Republican presidential candidate Michele Bachmann's new Iowa campaign co-chair recently claimed that marriage equality would lead to people marrying objects like the Eiffel Tower.
In a statement on the campaign's website last week, Bachmann's Iowa Campaign Manager Eric Woolson said that he was "proud" to welcome Tamara Scott as the Iowa co-chair because she "understands the critical time we are in."
Scott, who also serves as state director for Concerned Women for America, led the fight last year to remove three justices from the Iowa Supreme Court who ruled to legalize same sex marriage, according to Right Wing Watch.
Speaking in June to Bob Vander Plaats, president of the conservative advocacy group The Family Leader, Scott warned that allowing gays to marry was a slippery slope that could lead to "polyamory" and "objectum sexualism," meaning that people could marry objects.
"I even have articles on polyamory," she told Vander Plaats. "There are sects of polyamory.
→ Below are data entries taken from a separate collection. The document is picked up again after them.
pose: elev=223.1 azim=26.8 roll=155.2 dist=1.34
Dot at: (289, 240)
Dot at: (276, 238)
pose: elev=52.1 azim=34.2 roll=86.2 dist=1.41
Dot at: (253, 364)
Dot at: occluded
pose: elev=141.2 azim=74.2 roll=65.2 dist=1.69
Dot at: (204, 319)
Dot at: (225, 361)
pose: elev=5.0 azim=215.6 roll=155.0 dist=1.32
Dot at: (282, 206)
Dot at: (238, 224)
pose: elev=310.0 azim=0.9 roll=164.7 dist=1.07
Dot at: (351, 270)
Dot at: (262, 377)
Those are people who are involved in a committed relationship, a man and a wife, or a boyfriend and a girlfriend, and that is their committed relationship. And then they have several other relationships in combination with that."
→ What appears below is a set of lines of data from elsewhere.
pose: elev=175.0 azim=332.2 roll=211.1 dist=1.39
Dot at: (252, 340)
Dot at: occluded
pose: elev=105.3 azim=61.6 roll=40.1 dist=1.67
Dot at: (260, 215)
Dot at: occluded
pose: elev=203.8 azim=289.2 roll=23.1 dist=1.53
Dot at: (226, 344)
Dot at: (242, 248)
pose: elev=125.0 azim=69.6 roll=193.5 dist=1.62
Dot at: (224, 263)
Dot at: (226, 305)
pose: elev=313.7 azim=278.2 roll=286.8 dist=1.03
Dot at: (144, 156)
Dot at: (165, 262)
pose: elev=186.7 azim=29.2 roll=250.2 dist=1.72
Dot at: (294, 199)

"We didn't bring up the objectum sexualism," she continued. "I don't know if you've seen this one, where a woman marries the Eiffel Tower. Or someone marries an object. I know you at home are thinking this woman is nuts. I'm not making it up. ... The red herring will be the headline of tomorrow, of ten years if we don't deal with it today."
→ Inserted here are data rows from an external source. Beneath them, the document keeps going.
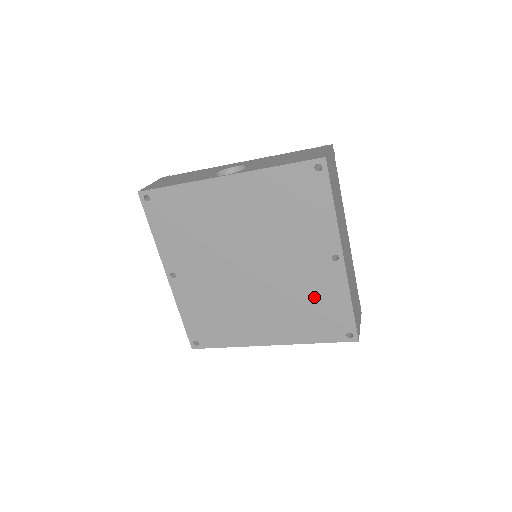
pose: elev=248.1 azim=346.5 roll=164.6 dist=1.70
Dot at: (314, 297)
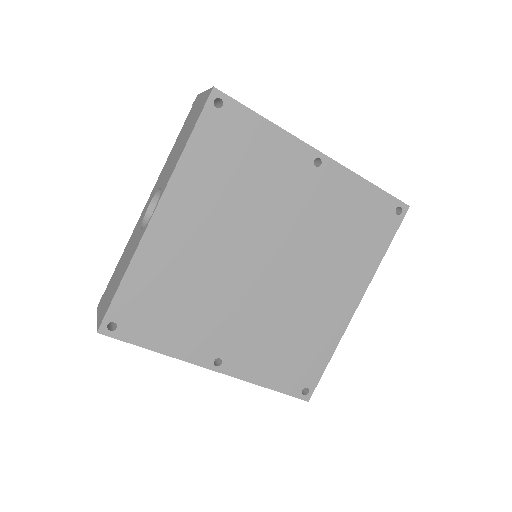
Dot at: (341, 217)
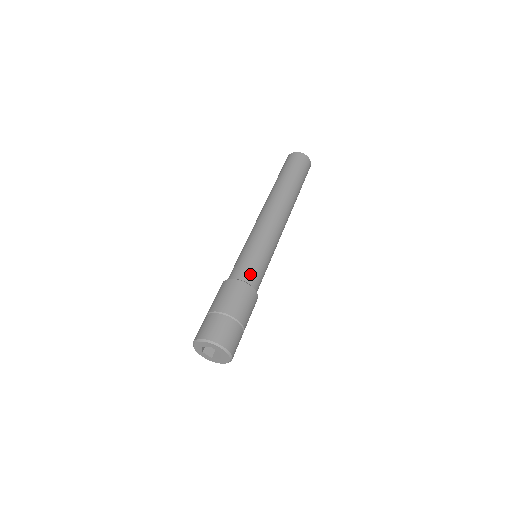
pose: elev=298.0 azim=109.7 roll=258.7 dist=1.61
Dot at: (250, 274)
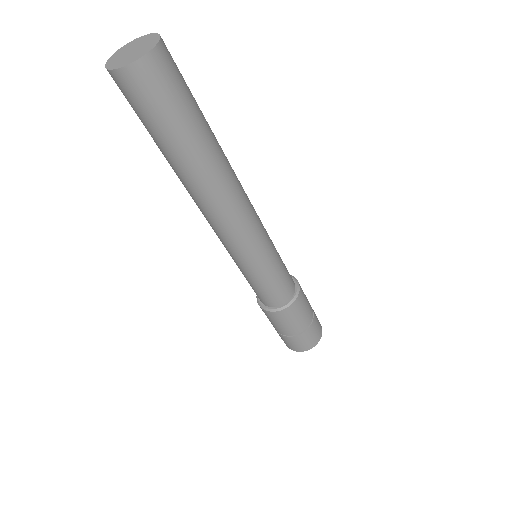
Dot at: (281, 295)
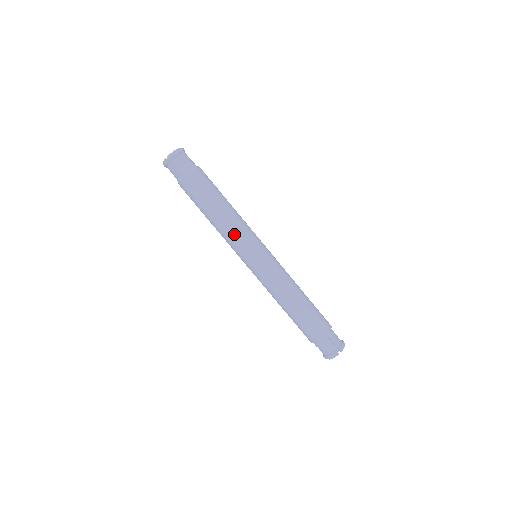
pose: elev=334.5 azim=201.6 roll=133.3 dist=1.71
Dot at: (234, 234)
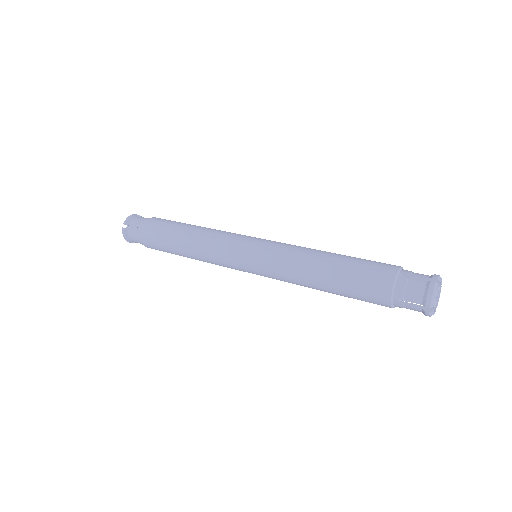
Dot at: (214, 240)
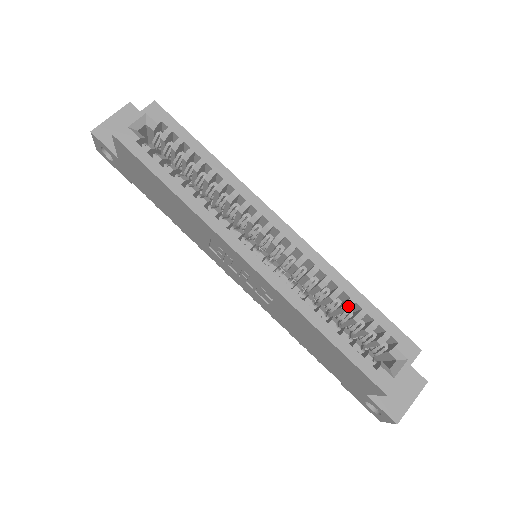
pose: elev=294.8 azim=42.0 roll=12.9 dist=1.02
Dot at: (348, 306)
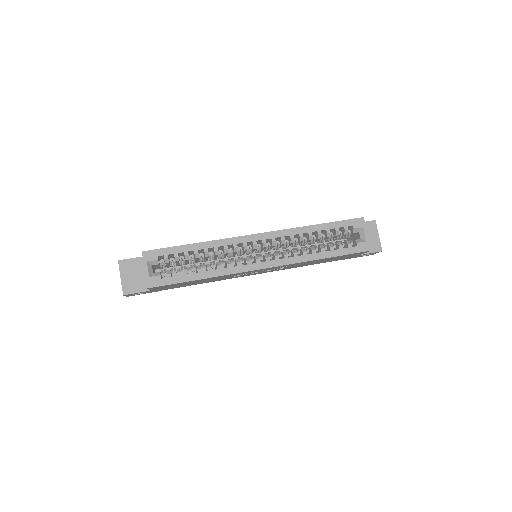
Dot at: (320, 235)
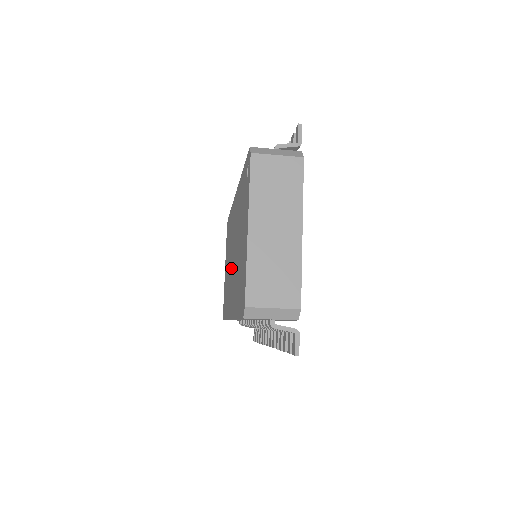
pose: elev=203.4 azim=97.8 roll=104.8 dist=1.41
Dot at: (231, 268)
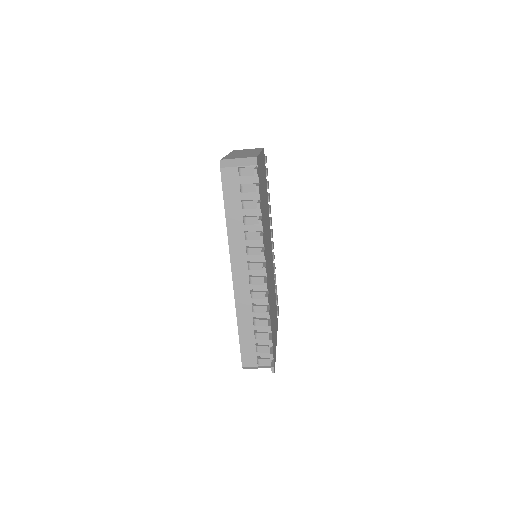
Dot at: occluded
While there is no evidence that same sex marriage is a slippery slope to "objectum sexualism," Scott was correct that a woman did once claim she was married to the Eiffel Tower.
Erika La Tour Eiffel, a former U.S. soldier, said she married the landmark in 2007 and later took it as her last name. In 2008, she finally consummated the marriage by straddling one of the iron beams naked.
"I will tell you that I know love is being reciprocated," she told ABC News in 2009.